* _Provided passage_
____

Monday, May 31, 2010

268: Jesus?

Micah 1-7
"But you, Bethlehem Ephrathah, though you are small among the clans of Judah, out of you will come for me one who will be ruler over Israel, whose origins are from of old, from ancient times." - Micah 5:2

After today, there are 6 more days, and 6 more books till the New Testament. Why do I feel like they're all going to be exactly the same? Micah fits the Old Testament book mold perfectly.

Chapter 1 is God's judgement against Israel. As usual, the Israelites are supposed to weep and mourn because God is going to make their life so terrible. Chapter 2 is a continuation of this judgement. Chapter 2 ends with a promise that Israel will be rebuilt. How original.

Chapter 3 is yet another chapter in which God rebukes Israel for their many sins. God says that if his people eat each other he will not answer them when they cry out for forgiveness. This is an inconsistency in two ways. One, this is a way that God has punished Israel. He has explicitly caused the Israelites to eat each other (their children) as a punishment for their sins. So he's punishing people for sin by making them sin? Two, God has promised in many cases that if only the Israelites would cry out for forgiveness, he would immediately forgive them. Because God is "abounding in love and slow to anger" (yeah, right). Not only is God punishing the Israelites by making them sin, but he won't forgive them for the sin he forced them to commit.

In chapter 4, God says that he will make a mountain that is "chief among the mountains" and people will come there to learn God's ways. This apparently hasn't happened yet. The only mountain I can think of that would be called "chief among mountains" is everest, and I don't think anyone climbs that for divine instruction.

____

* _The data_
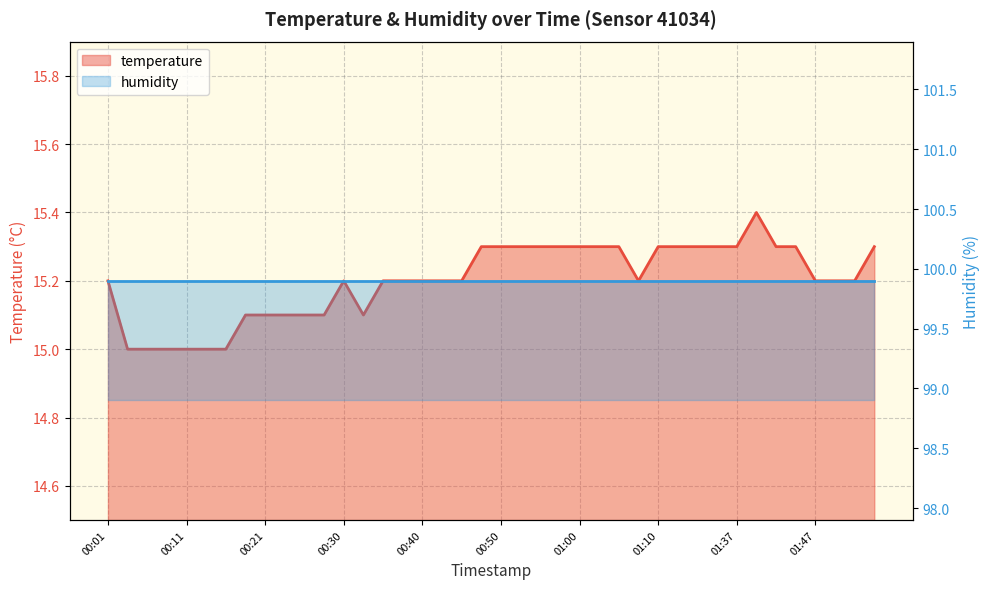

How many data points does each series have?

40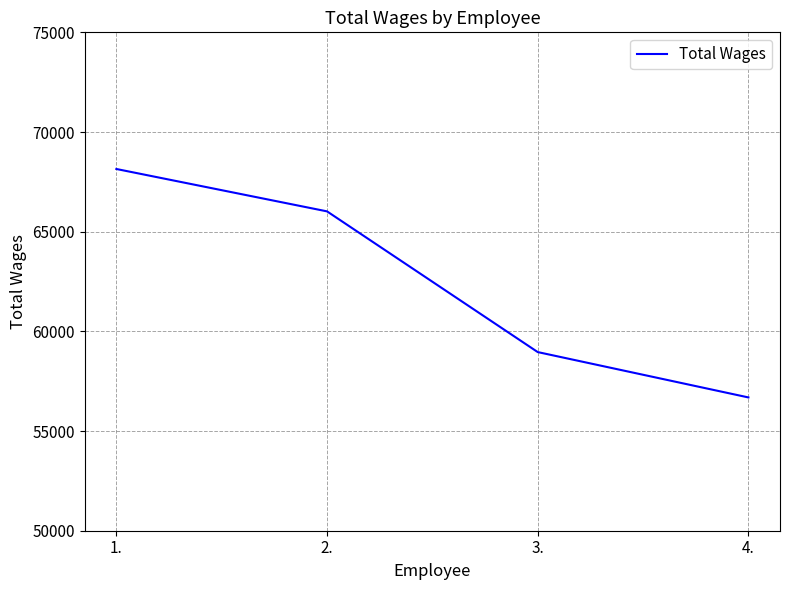

True or false: the data has more than 2 interior local peaks.

False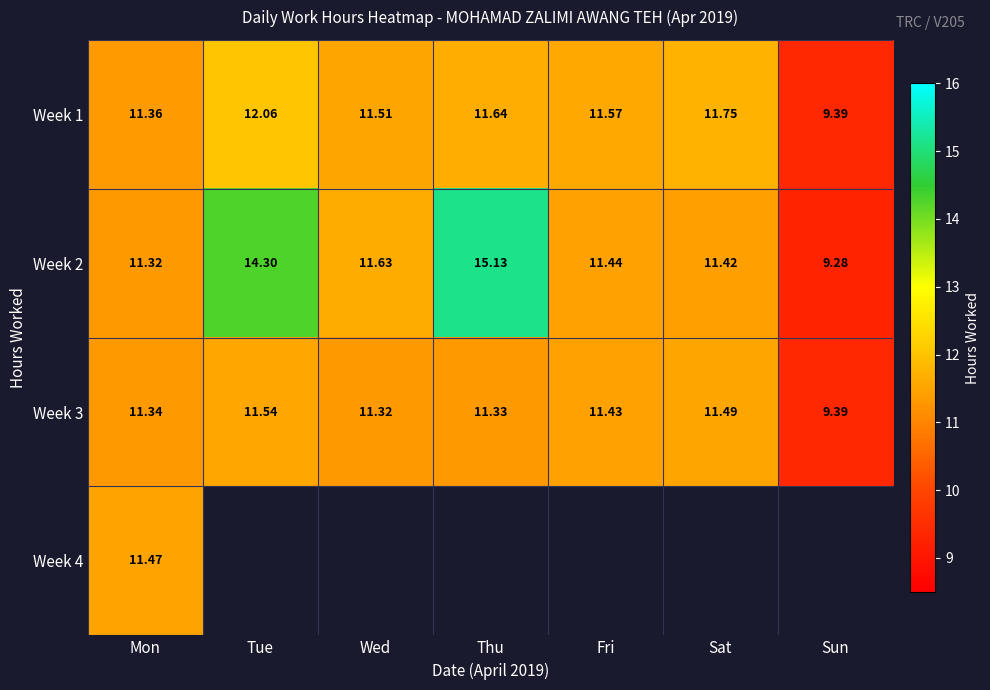

Between Fri and Thu, which is larger?

Thu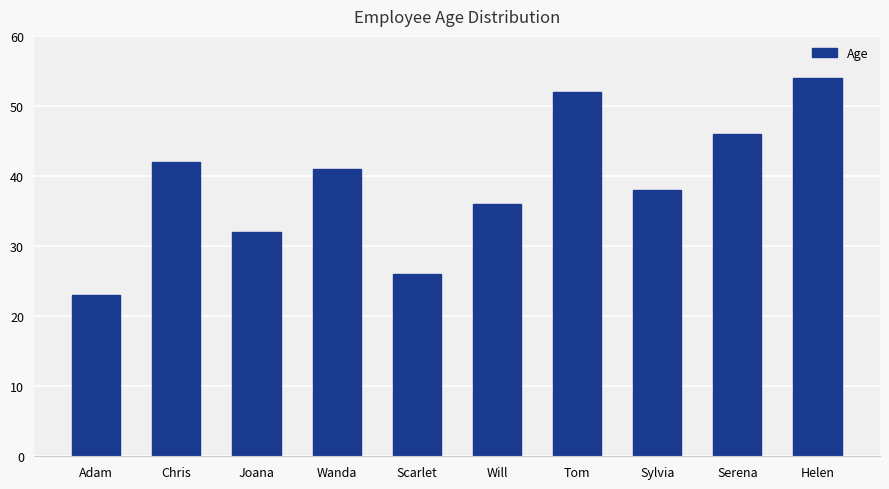

Where is the data nearest to the value 38?

Sylvia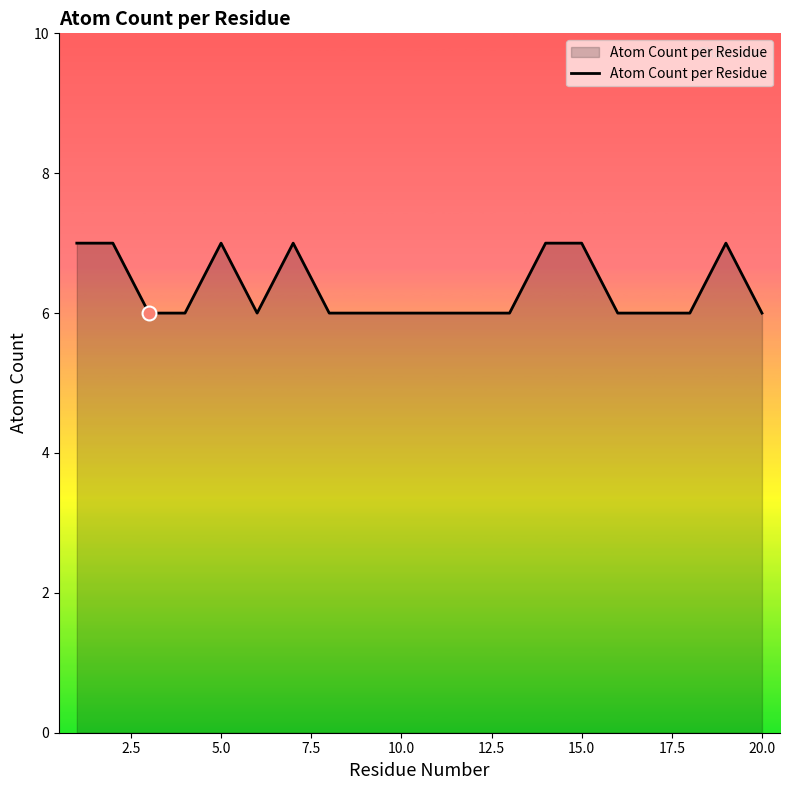

What is the maximum value shown in the chart?

7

____

* _Task list_
a) In the post on Micah, what promise comes at the end of chapter 2?
b) Summarize the post on Micah in two sentences.

* _Answers given_
a) Israel will be rebuilt.

b) The post on Micah describes chapters 1 through 3 as God's judgment and rebukes against Israel, though chapter 2 ends with a promise that Israel will be rebuilt. It argues that chapter 3 is inconsistent because God refuses to answer people who eat each other even though he caused that sin as a punishment and had promised to forgive them when they cried out, and it observes that the mountain "chief among the mountains" foretold in chapter 4 apparently hasn't come about.